Professional comedy writers
replace drawn-out words, raised eyebrows, and similar nonverbal “laugh” cues
with extraneous joke lines that may compromise the narrative point for the sake
of the laugh (“They looked down at those two little weasels, waiting for the
impact of their massive bulk to seep slowly through the Cheez Whiz in the
weasel-girls’ heads”). Whatever. If your childhood memories include any
experience of avoiding potential discomfort because the approach of an older
person suddenly reminded your childhood enemy of an urgent appointment, you’ll
laugh, either way.
“I…said to my kid when he got a 97 percent on a test, ‘Good
work, but what happened to the other three points?’” might even be “triggering”
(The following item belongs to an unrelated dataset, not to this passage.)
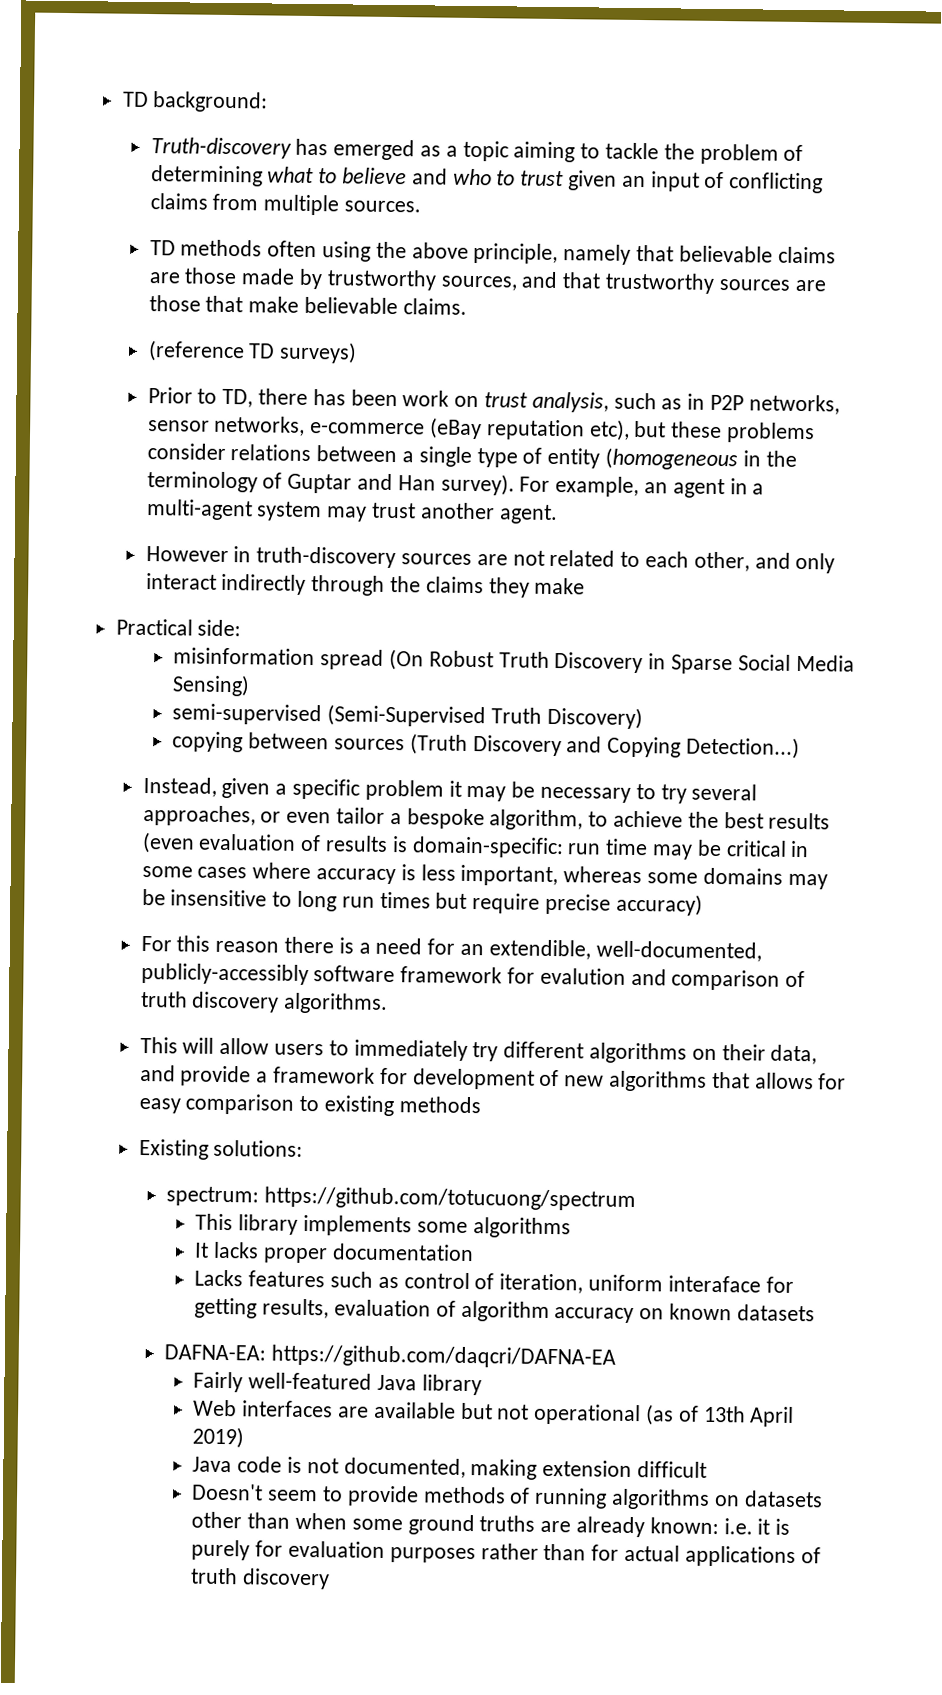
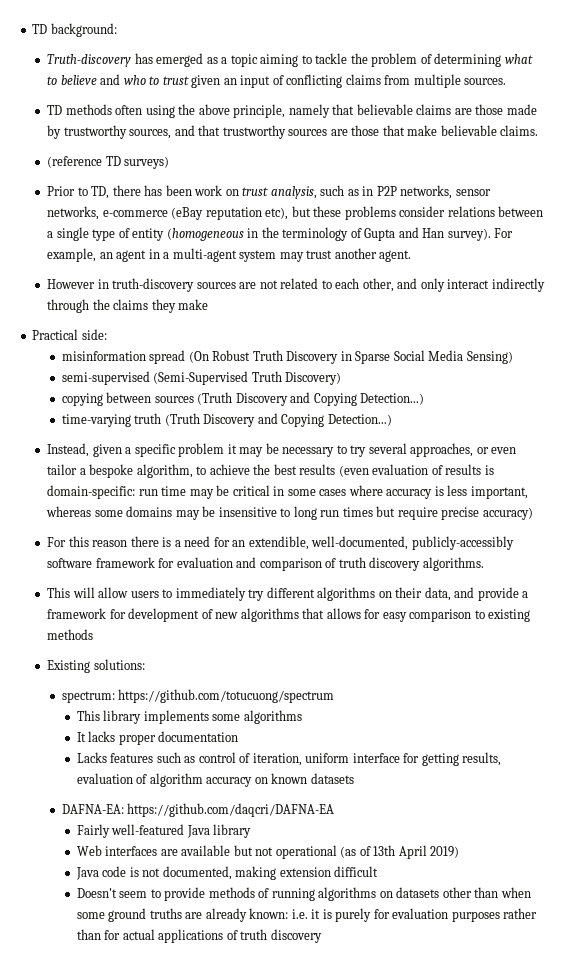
[287,473,353,494] Guptar -> [364,228,396,241] Gupta
(801, 748) none -> [61,413,392,427] // time-varying truth (Truth Discovery and Copying Detection...)
[539,967,626,985] evalution -> [176,557,233,568] evaluation
[667,1275,761,1293] interaface -> [352,753,400,763] interface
for some of the hypersensitive souls out there. Still, if you can visualize it being
presented as comedy acts or even as lectures, Mama Rock’s Rules contains plenty of chuckles. Like Erma Bombeck’s
later books, it also packs a full payload of inspirational “Yesss!” moments. It
is way better than Wanda Sykes. These
are serious lectures with a sense of humor more than comedy routines, but they
leave the reader feeling good.
Another
use for this book is as a trigger for reflection, maybe journal writing,
blogging, or discussion with your family, about how Mama Rock’s Rules are like and different from your parents’ rules
and the rules you’ve chosen to follow as a parent (or parent-surrogate, e.g. a
teacher). Since most adults do eventually have to interact with children in
some sort of parent/teacher role, most adults can potentially become more
mindful and gain useful insights from this book.